◆ TO DO: Only certain lines below are wanted: those starting at the line containing "nose: (315, 229)" and ending at the line containing "neck: (399, 401)", both included, each retyped exactly.

◆ SUPPLIED MATERIAL:

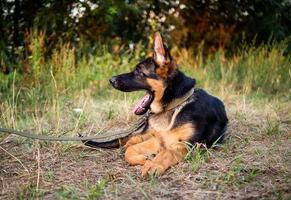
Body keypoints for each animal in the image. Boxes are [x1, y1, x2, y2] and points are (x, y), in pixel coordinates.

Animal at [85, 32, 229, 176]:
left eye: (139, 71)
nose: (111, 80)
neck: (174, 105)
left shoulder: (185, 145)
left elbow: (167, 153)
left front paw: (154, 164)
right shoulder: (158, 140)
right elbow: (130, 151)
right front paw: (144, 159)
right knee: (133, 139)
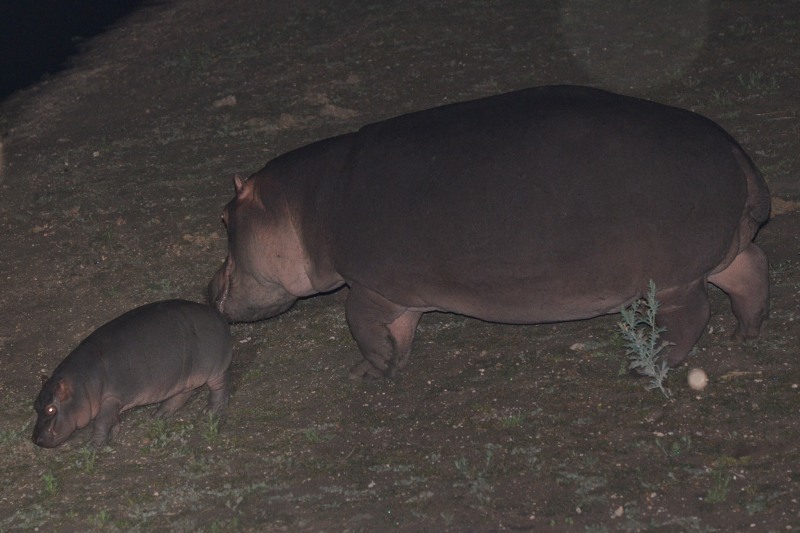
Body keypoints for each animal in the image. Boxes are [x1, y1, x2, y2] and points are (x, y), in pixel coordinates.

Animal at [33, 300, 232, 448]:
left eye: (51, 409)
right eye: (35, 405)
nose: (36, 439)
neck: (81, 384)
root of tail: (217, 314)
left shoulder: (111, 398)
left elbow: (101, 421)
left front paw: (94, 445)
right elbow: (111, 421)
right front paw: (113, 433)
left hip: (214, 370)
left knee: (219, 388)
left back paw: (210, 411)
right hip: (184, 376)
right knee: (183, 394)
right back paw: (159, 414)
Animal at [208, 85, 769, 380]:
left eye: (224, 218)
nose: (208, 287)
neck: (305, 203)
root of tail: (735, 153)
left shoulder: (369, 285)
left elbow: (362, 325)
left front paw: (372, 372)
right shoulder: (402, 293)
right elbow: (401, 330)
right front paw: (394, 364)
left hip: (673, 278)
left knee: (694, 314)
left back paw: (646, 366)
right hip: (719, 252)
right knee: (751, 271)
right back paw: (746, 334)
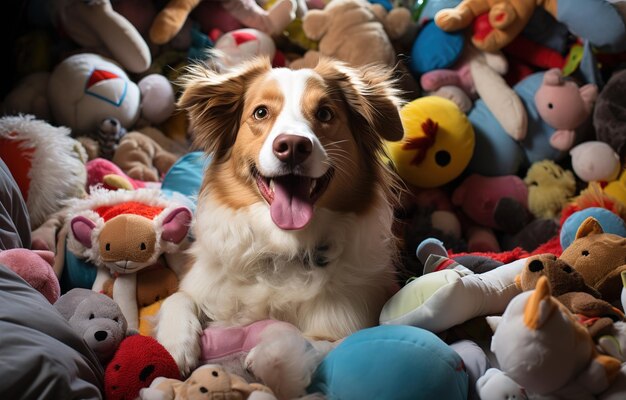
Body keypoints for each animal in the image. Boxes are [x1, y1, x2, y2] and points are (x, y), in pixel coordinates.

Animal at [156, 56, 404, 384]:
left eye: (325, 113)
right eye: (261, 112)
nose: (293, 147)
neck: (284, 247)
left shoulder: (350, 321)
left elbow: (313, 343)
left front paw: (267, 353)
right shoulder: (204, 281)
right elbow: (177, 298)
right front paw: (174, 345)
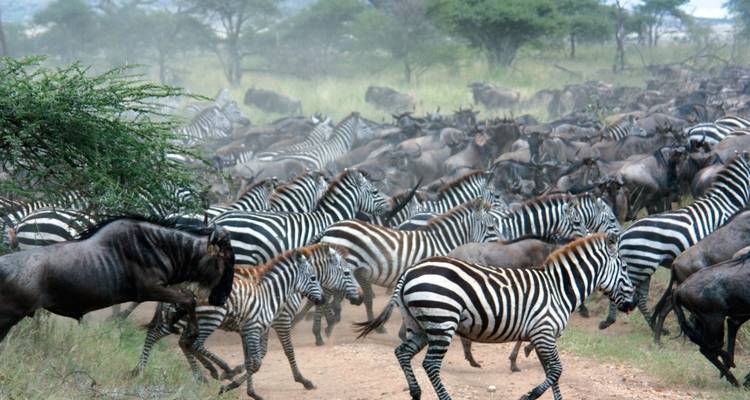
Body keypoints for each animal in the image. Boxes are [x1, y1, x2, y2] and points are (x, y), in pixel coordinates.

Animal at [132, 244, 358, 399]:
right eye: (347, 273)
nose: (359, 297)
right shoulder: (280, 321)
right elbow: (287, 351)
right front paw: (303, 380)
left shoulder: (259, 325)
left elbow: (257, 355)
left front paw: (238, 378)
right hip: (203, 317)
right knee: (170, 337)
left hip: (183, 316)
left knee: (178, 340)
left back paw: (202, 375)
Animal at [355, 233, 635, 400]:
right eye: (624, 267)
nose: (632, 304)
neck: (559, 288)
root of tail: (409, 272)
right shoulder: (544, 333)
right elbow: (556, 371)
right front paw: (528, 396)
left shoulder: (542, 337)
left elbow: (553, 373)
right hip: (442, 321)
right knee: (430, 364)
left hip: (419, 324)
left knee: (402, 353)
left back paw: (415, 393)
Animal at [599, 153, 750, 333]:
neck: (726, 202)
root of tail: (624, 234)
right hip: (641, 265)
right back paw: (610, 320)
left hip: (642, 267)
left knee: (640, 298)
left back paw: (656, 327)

...

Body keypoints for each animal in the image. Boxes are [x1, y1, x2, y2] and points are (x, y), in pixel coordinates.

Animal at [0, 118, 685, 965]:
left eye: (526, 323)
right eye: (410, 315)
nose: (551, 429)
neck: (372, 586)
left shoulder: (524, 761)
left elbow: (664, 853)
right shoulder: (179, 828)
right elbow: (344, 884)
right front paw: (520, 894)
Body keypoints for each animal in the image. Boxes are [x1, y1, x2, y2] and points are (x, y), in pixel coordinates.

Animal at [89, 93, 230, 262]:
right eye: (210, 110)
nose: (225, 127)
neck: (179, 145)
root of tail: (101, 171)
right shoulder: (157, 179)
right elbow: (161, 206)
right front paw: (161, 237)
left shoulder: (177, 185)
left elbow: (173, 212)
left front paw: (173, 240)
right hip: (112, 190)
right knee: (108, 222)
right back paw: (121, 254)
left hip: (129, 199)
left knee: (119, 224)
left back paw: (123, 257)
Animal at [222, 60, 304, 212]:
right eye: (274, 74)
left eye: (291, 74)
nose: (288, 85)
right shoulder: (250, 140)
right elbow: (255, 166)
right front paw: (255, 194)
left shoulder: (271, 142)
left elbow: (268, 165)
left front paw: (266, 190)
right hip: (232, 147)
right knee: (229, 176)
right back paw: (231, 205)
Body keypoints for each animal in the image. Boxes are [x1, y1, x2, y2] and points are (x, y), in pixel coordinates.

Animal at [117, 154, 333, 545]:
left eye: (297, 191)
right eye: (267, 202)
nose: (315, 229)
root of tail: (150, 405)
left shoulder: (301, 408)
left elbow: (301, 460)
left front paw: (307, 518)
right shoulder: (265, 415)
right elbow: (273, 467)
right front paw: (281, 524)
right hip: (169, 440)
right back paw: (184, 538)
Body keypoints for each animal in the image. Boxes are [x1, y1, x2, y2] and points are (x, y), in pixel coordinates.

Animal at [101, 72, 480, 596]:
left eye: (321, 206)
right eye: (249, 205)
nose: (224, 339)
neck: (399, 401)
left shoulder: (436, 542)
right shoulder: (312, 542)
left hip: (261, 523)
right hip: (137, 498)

---

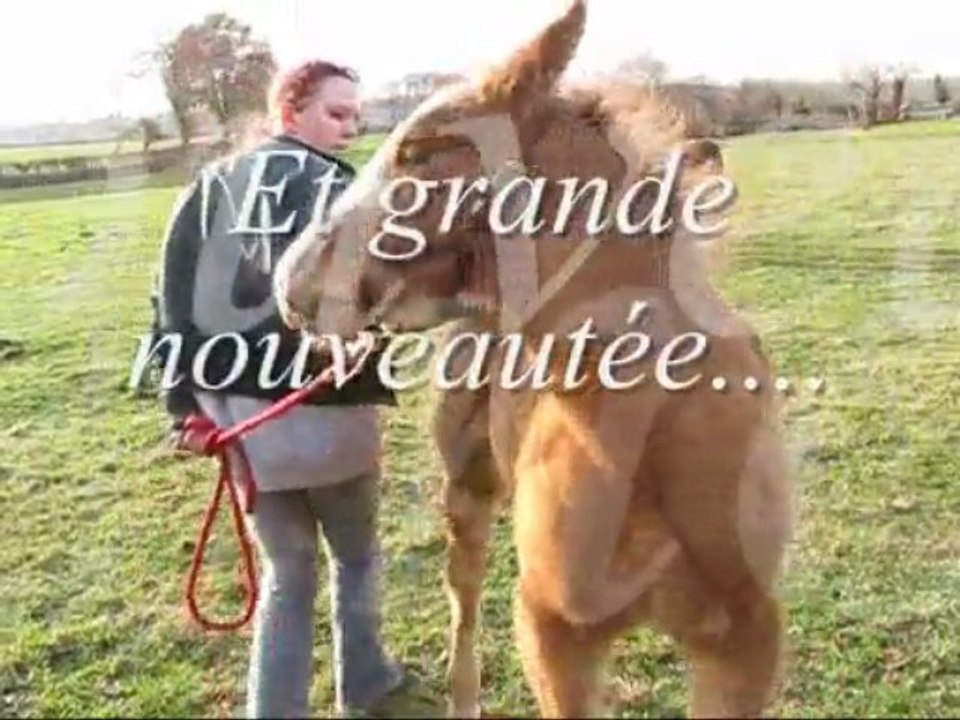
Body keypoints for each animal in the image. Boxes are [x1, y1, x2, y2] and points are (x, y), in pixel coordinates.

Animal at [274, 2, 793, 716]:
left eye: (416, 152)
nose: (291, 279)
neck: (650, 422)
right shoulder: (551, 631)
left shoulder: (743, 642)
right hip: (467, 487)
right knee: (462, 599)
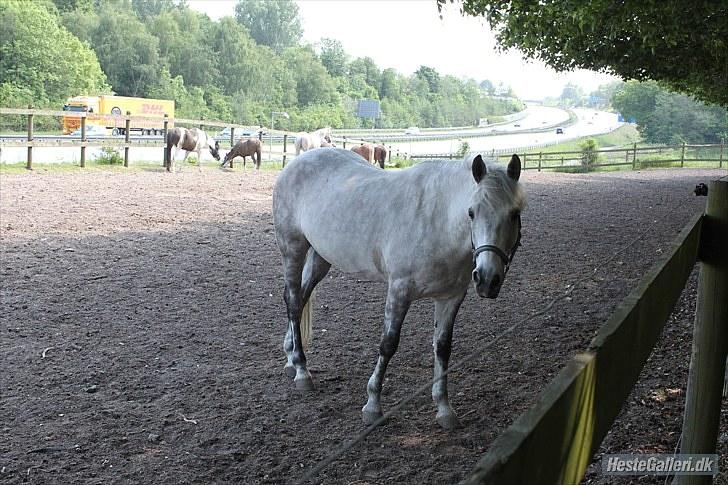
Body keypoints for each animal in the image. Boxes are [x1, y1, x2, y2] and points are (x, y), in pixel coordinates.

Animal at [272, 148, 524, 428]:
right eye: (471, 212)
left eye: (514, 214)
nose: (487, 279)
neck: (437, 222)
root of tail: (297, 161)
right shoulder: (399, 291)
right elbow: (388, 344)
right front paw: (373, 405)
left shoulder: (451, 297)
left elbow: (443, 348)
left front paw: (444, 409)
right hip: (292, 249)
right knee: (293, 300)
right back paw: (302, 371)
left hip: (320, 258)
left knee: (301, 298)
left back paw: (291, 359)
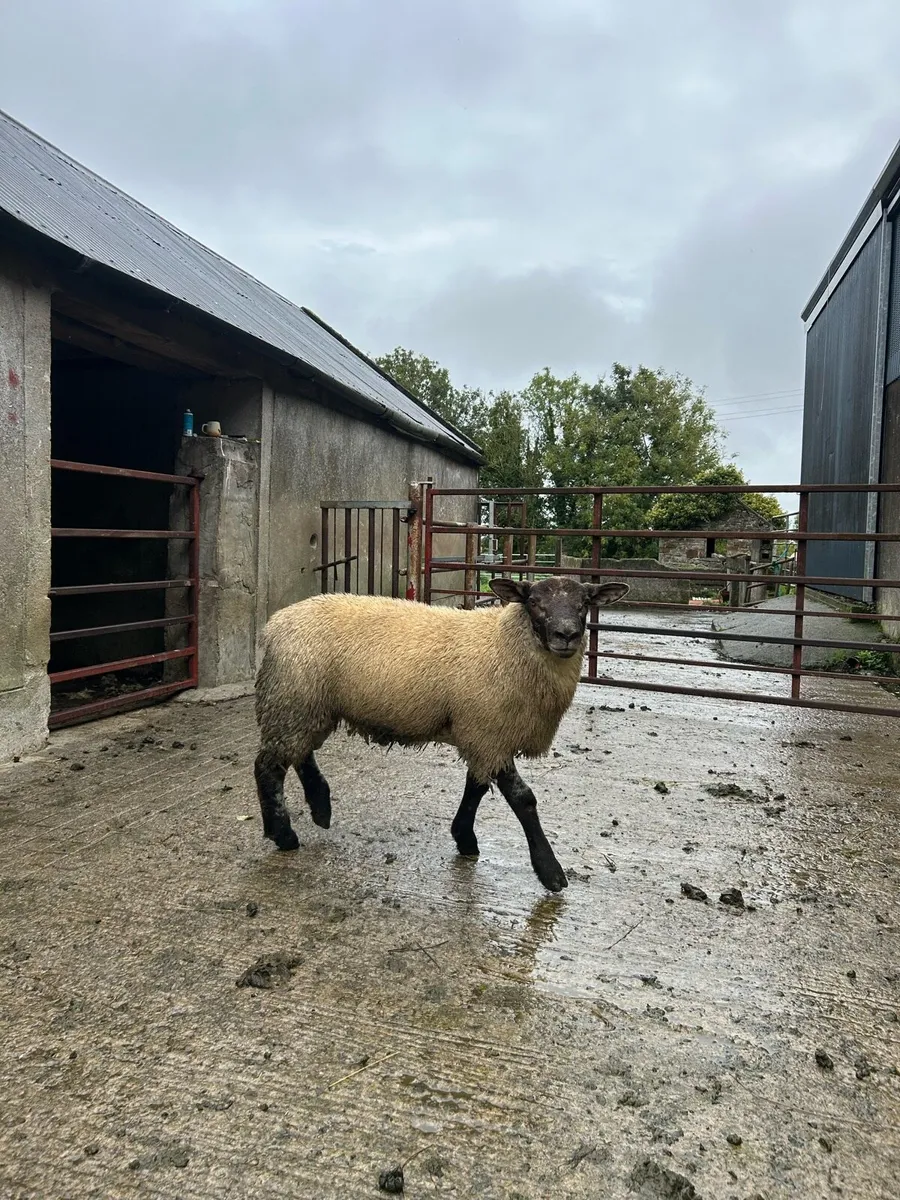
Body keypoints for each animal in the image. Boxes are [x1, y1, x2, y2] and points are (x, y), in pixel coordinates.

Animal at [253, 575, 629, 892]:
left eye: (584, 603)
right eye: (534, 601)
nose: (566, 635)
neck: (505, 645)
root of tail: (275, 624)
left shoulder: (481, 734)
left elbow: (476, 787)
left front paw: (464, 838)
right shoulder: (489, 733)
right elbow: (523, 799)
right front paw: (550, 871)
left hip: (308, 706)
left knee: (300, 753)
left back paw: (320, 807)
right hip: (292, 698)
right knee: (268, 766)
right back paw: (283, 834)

◆ EXERCISE RESULT:
nose: (315, 229)
root of tail: (150, 405)
left shoulder: (301, 408)
left elbow: (301, 460)
left front paw: (307, 518)
right shoulder: (265, 415)
right elbow: (273, 467)
right front paw: (281, 524)
right hip: (169, 440)
right back paw: (184, 538)
Body keypoints for each animal in the image. Boxes are [x1, y1, x2, y2] and points are (x, y), in pixel coordinates.

Animal at [101, 72, 480, 596]:
left eye: (321, 206)
right eye: (249, 205)
nose: (224, 339)
neck: (399, 401)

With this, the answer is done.